Logo Questions Linux Laravel Mysql Ubuntu Git Menu
 

How to map mulit-level object to indexedDB for best efficiency

Tags:

indexeddb

My question concerns laying out a data structure within indexedDB. I started out building a small web page feature that grew into something more of a web learning tool to now more closely to a stand-alone progressive web application. Using localStorage has worked well but since the tool has grown, the 5MB limit may become a problem for some users; so, there is a need to switch to indexedDB.

The application is for desktops only and allows the user to build a portfolio of modules and save the data to the hard drive as a JSON string. When the user opens (uploads) the file in the application, the string is parsed and the entire portfolio written to localStorage again but only one module is written to a run-time object at any one time. There isn't a need for a "genuine" database from the perspective of searching for data by different fields and indexing, but only a need for a greater amount of storage because it would be too confusing for the user if each module in a portfolio had to be a separate file.

Most of the data saved to localStorage is from a three-level object, and a key is made based on the object path to save and retrieve the data. For example, object.level_1[key_1].level_2[key_2].level_3[key_3].height = 10 is saved as localStorage.setItem( 'k1.k2.k3.h', 10).

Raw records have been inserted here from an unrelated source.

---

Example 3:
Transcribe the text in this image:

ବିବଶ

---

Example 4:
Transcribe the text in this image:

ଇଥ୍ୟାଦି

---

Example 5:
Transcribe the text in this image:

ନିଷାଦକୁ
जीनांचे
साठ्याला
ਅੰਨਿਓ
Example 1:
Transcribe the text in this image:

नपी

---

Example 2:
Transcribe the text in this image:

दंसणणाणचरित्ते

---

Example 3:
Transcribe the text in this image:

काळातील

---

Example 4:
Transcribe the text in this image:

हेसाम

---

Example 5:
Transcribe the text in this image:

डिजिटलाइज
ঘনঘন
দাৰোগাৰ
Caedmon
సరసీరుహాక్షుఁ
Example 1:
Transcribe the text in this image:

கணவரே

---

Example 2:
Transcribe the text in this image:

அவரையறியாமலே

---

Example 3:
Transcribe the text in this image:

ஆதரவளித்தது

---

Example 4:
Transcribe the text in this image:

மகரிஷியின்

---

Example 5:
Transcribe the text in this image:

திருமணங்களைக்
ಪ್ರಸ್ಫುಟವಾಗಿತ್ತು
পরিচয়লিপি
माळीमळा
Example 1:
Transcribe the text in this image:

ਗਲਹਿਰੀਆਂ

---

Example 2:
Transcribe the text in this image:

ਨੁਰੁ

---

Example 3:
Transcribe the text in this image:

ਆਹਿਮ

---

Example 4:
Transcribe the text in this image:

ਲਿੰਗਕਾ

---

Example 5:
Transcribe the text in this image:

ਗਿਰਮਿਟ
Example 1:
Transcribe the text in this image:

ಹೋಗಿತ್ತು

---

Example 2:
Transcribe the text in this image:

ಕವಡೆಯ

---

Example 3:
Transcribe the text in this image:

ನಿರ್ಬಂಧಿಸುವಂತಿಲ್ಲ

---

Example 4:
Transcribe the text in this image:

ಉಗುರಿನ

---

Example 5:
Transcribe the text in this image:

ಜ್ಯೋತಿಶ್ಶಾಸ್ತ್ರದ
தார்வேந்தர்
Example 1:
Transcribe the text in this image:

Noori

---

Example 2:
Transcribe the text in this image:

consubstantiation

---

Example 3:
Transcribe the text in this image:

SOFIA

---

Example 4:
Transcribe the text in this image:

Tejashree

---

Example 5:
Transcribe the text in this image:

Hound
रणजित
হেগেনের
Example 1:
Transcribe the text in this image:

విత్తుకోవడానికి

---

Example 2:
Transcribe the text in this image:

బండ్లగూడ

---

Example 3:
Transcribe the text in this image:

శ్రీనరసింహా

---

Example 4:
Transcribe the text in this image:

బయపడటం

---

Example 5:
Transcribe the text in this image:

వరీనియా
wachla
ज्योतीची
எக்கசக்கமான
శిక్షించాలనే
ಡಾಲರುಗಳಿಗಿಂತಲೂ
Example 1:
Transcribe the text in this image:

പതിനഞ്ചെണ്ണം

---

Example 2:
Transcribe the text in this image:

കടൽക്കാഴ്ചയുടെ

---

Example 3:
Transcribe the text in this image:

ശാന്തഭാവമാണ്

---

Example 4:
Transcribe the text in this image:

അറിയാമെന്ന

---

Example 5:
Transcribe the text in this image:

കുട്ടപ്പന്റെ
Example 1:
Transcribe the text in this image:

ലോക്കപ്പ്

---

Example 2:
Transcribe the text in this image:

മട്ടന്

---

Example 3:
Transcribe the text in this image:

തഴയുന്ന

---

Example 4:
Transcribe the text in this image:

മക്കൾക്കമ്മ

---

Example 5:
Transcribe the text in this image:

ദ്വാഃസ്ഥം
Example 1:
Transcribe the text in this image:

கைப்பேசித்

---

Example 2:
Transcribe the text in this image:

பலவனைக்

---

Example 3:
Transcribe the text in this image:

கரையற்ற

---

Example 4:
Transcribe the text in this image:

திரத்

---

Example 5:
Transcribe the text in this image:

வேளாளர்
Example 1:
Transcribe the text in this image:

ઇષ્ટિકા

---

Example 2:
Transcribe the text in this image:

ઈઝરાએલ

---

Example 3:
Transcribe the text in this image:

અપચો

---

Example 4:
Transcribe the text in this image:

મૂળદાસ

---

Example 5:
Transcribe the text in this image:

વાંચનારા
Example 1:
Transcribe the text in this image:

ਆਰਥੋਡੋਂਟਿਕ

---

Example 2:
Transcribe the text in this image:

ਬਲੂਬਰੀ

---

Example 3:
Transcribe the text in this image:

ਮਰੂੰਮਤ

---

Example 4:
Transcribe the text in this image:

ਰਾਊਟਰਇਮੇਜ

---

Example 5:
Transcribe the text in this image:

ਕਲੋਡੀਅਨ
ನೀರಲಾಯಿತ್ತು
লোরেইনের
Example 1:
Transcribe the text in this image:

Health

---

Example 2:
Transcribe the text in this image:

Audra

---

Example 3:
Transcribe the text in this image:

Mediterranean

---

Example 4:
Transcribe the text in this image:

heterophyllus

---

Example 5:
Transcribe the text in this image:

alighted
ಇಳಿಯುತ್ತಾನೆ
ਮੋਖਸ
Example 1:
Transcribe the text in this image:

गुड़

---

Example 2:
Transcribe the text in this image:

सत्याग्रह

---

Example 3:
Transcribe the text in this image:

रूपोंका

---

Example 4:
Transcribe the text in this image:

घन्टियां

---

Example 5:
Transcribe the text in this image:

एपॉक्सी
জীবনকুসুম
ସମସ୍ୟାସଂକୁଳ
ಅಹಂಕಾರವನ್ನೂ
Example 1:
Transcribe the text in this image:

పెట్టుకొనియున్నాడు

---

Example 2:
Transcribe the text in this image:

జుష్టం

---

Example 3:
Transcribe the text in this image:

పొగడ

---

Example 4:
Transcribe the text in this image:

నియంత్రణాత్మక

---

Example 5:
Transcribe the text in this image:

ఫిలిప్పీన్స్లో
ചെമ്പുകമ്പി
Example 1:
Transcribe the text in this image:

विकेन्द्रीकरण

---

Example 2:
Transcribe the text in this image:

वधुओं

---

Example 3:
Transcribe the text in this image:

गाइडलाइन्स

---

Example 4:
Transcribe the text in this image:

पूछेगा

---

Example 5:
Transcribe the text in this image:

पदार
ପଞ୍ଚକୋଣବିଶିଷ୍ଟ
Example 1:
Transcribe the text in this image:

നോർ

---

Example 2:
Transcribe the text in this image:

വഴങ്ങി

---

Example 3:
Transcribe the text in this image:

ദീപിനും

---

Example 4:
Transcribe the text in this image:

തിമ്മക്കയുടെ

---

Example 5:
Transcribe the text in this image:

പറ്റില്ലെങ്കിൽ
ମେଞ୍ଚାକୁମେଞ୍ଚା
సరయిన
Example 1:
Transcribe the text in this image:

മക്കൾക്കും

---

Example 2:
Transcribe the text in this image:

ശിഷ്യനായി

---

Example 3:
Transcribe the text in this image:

My question is, when moving to indexedDB, which is more efficent: a single objectStore much like the localStorage set up, or a separate objectStore for each of the three levels of the portfolio?

If a single objectStore can be viewed as being similar to a two-column table with one row (a key and a value) for each individual data point, the row count would be greater than the sum of the row counts for the three objectStores, where each row is a key and an object of multiple data points; but, to update an individual data point in one of the three objectStores, the database object has to be written to a temporary object, the data point updated, and then written back to the objectStore.

The question is, then, which is more efficient: searching through a single table of many rows for a single unique key pointing to one less-complex value, or searching through one of three tables with fewer rows but having to perform what I think is equivalent to a JSON parse, value update, and JSON stringify to update the same value in the database?

Although no limit is explicitly set, an expected maximum number of level_1 objects in a single portfolio is about 25, where each could likely contain up to 100 level_2 objects, which in turn could each contain a maximum of around 5 level_3 objects. Anything larger than this would most likely lead the user to simply build separate portfolios.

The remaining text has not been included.